# Online postage ?



## RhubarbTheYeti (Oct 28, 2013)

Have been after some split ring tweezers to change the small trebles on my bream lures. The local tackle shop has had them on order for months but with each delivery they don't turn up  
Thought I would check online at Motackle - no probs, they have them for under $12, but then its $15 postage :shock: 
Any idea on where I can source them for realistic price?
I have numerous lures just waiting for the trebles to be replaced and my stock of useable lures is diminishing rapidly (my own fault for not washing them off after use)


----------



## Dodge (Oct 12, 2005)

Look for split ring tweezers, very small and will be cheap to post ....think my brand might be Smith but not sure

Google results here
https://www.google.com/search?q=split+ring+tweezers


----------



## RhubarbTheYeti (Oct 28, 2013)

Dodge said:


> Look for split ring tweezers, very small and will be cheap to post ....think my brand might be Smith but not sure


Thats why I was shocked at $15 postage from Motackle - the tweezers are tiny (like the split-rings I need them for)


----------



## Dodge (Oct 12, 2005)

RhubarbTheYeti said:


> Thats why I was shocked at $15 postage from Motackle - the tweezers are tiny (like the split-rings I need them for)

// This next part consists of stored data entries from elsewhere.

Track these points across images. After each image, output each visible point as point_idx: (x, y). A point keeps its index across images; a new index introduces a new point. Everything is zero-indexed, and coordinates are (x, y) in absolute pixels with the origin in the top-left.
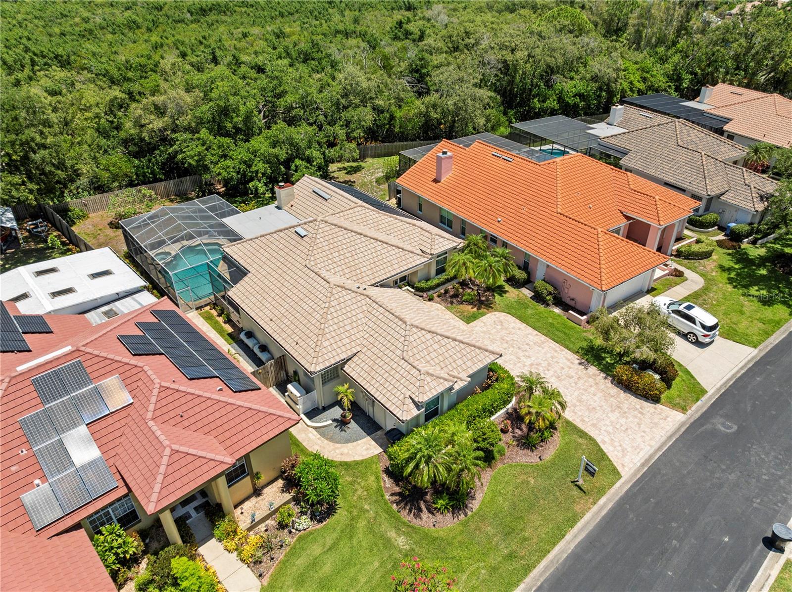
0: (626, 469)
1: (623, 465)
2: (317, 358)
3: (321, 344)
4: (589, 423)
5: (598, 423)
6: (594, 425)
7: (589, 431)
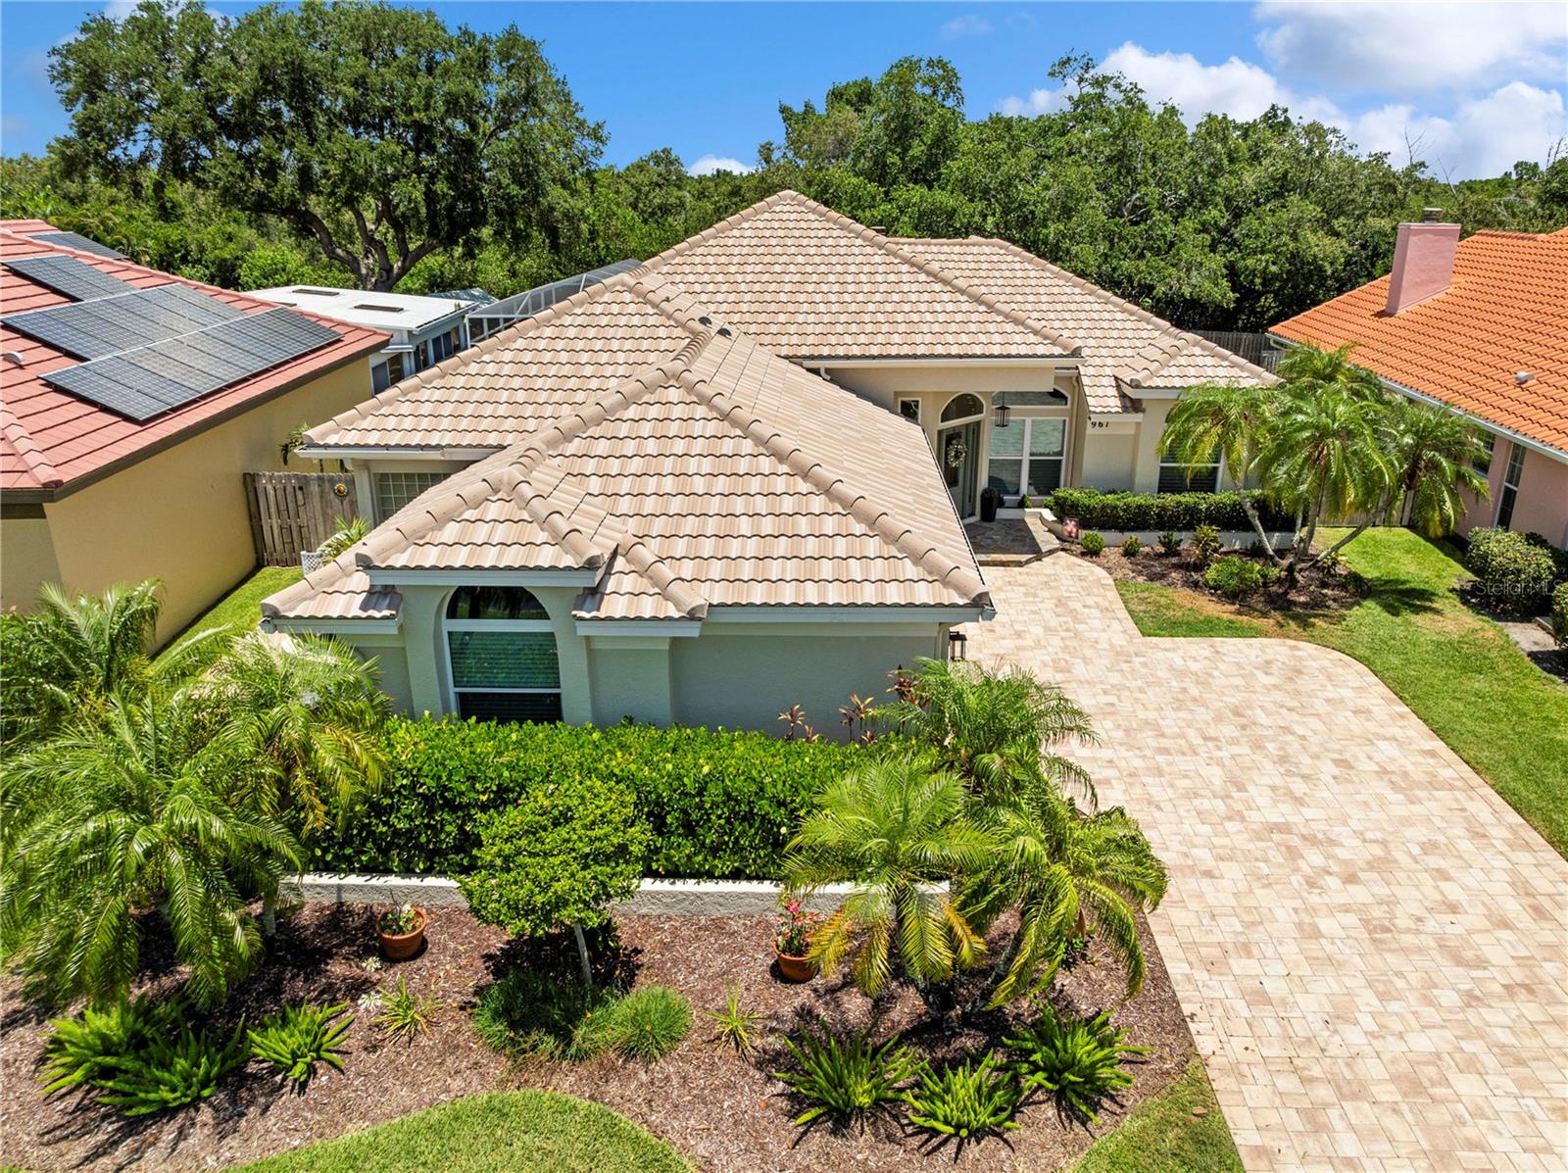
2: (363, 416)
3: (417, 389)
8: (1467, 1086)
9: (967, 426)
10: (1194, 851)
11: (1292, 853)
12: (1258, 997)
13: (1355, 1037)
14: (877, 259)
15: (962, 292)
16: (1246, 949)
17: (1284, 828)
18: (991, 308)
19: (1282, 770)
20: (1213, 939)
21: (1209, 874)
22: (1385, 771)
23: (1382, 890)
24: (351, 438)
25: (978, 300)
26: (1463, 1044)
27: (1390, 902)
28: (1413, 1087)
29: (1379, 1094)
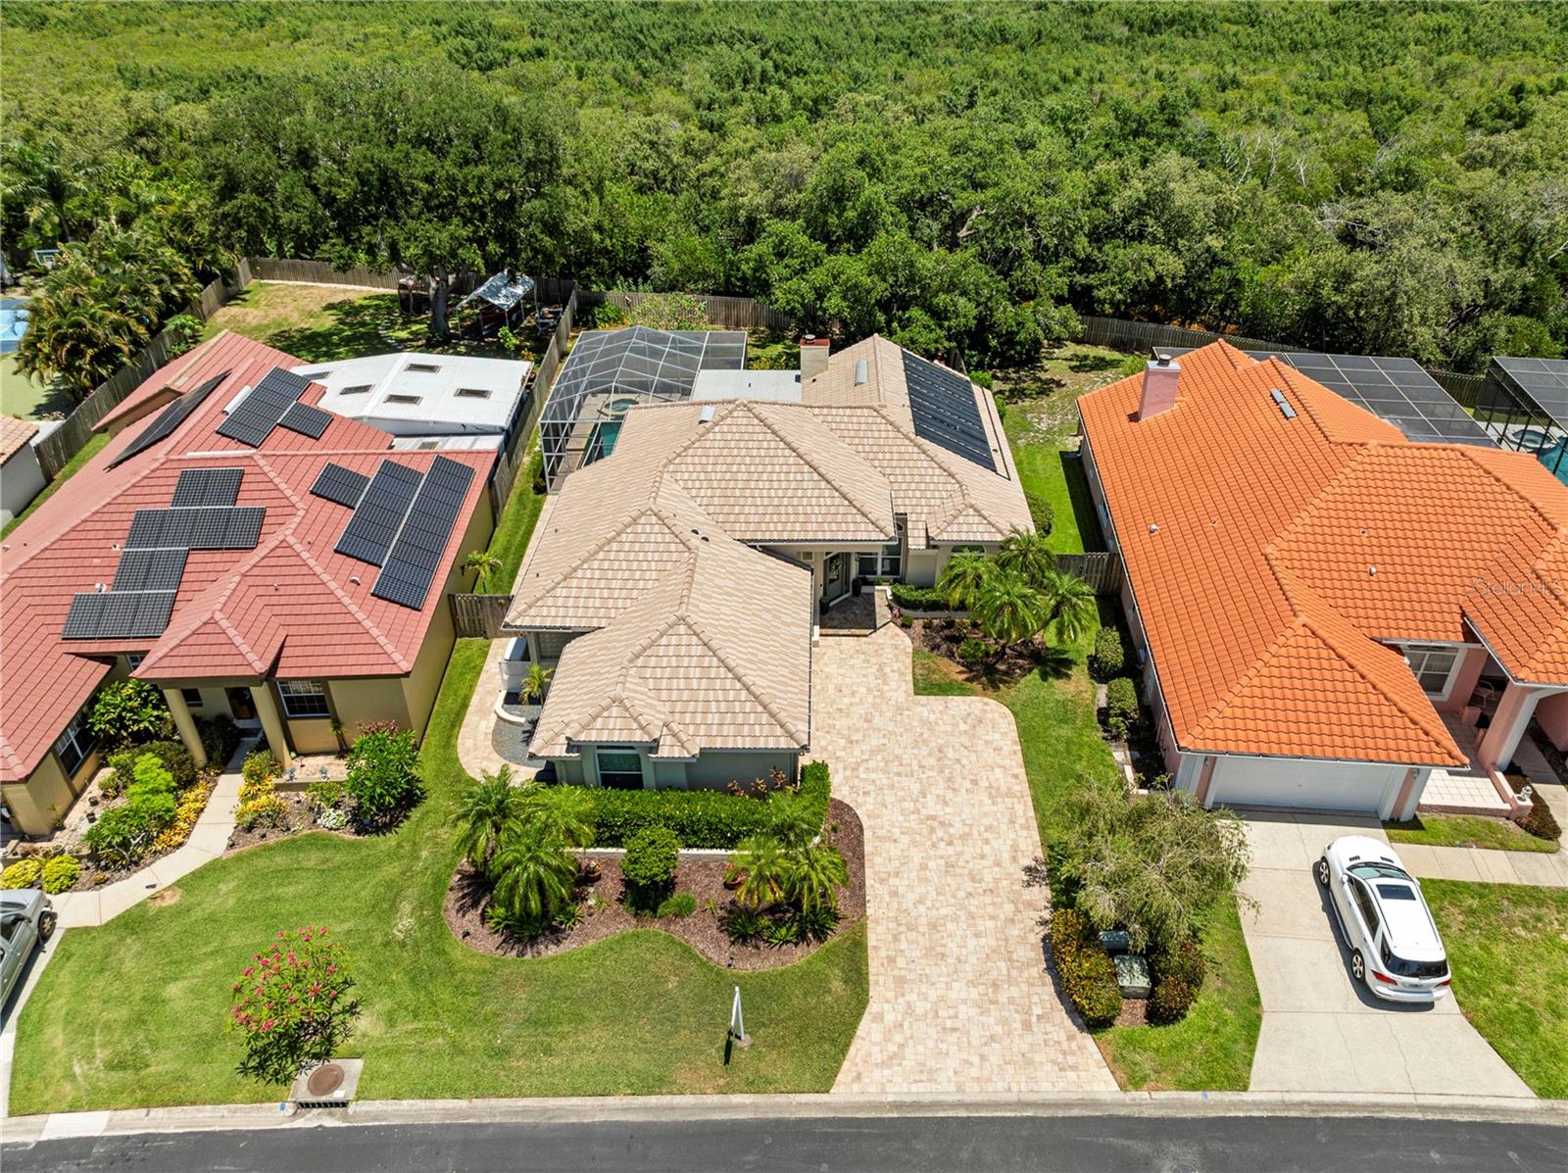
0: (856, 1087)
1: (859, 1077)
2: (530, 607)
4: (897, 972)
5: (914, 982)
6: (900, 981)
7: (877, 982)
8: (951, 926)
10: (894, 830)
11: (932, 830)
12: (894, 894)
13: (922, 908)
15: (837, 490)
16: (897, 874)
17: (933, 818)
18: (851, 504)
19: (946, 785)
20: (886, 870)
21: (895, 841)
23: (959, 849)
25: (845, 497)
26: (958, 913)
27: (959, 854)
28: (933, 927)
29: (922, 929)
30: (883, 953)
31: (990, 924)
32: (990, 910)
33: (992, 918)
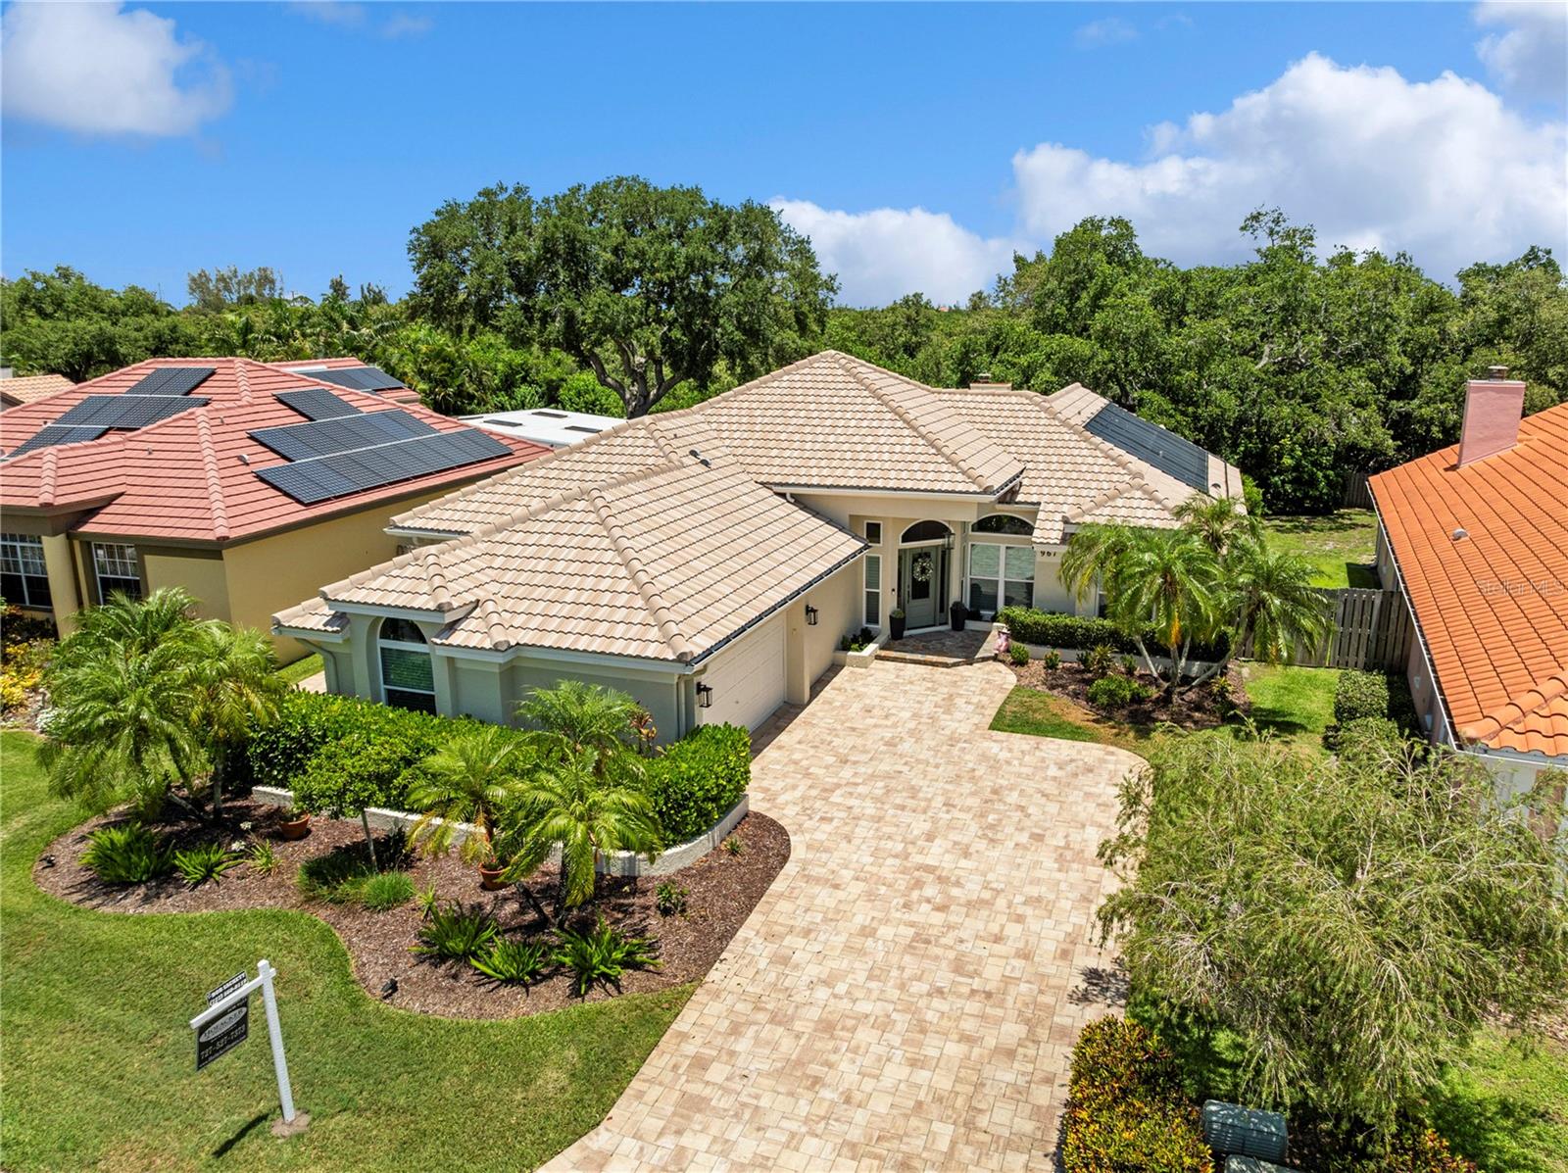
2: (433, 509)
3: (473, 493)
4: (695, 1088)
5: (720, 1114)
6: (692, 1105)
7: (640, 1095)
8: (865, 1035)
9: (937, 547)
10: (844, 872)
11: (918, 885)
12: (782, 959)
13: (822, 994)
14: (872, 408)
15: (923, 437)
16: (807, 933)
17: (931, 870)
18: (939, 452)
19: (980, 833)
20: (792, 922)
21: (836, 886)
22: (1067, 847)
23: (956, 919)
24: (418, 523)
25: (932, 444)
26: (894, 1016)
27: (953, 927)
28: (827, 1027)
29: (798, 1026)
30: (690, 1048)
31: (954, 1049)
32: (969, 1026)
33: (965, 1038)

On the google link is an ad for Wilson Tweezers and it has free postage
http://store.whiteystackle.com.au/Produ ... uctCode=14


----------



## RhubarbTheYeti (Oct 28, 2013)

Dodge said:


> RhubarbTheYeti said:
> 
> 
> > Thats why I was shocked at $15 postage from Motackle - the tweezers are tiny (like the split-rings I need them for)
> ...


Thanks Dodge,
it said "Free Postage" - but when I got to checkout it said $13.50 postage  
No wonder I hate this bloody new technology - promises so much - doesn't deliver


----------



## Dodge (Oct 12, 2005)

RhubarbTheYeti said:


> it said "Free Postage" - but when I got to checkout it said $13.50 postage


That's contradicts the ad, so why not query them via the "contact us' link


----------



## RhubarbTheYeti (Oct 28, 2013)

Right.
So a cheap product qualifies for "free shipping" as long as you spend a whole lot more!
Think I'll just have to get a rellie living in a major centre to go to a tackle shop for me and post it for bugger all


----------



## RhubarbTheYeti (Oct 28, 2013)

patwah said:


> I'll send you mine to lend for $1.50.....


Thanks for the offer - can I borrow it for at least 20 years  (Hope to be annoying the local bream for that long at least)


----------



## Zed (Sep 18, 2006)

Jamaica, Australia comon pretty mama...


----------



## SharkNett (Feb 20, 2006)

Search on ebay for "split ring tweezers" There are plenty with free postage. Assume the cheap jewellery making ones would work.
There are also some Wilson brand ones for $214.99 if feel the need to really get ripped off


----------



## Zorba (Jan 22, 2013)

You can try this site http://www.etsy.com/au/listing/11971817 ... pplies_low

Buying them and postage delivered to Australia cheaper than buying here :shock:


----------



## Junglefisher (Jun 2, 2008)

Stop whingeing!
I can tell you, post is easilly 3 x more here. And they don't even deliver it to your door.


----------



## anselmo (Aug 26, 2008)

$AUD 4.94 free postage
http://www.ebay.com.au/itm/Split-Ring-O ... 1c29809fc7


----------



## bildad (Jun 20, 2011)

Or if you don't want to wait forever.

http://www.ebay.com.au/itm/SPLITRING-PL ... 566115ce7f


----------



## laneends (Jan 25, 2013)

Cheapest Aus parcel post is about $7, imported stuff can be posted from China for about $1, AP then delivers that for free, this is why online stores can't compete with overseas for small things like this. If something is flat enough they can often send as a letter for $1.80


----------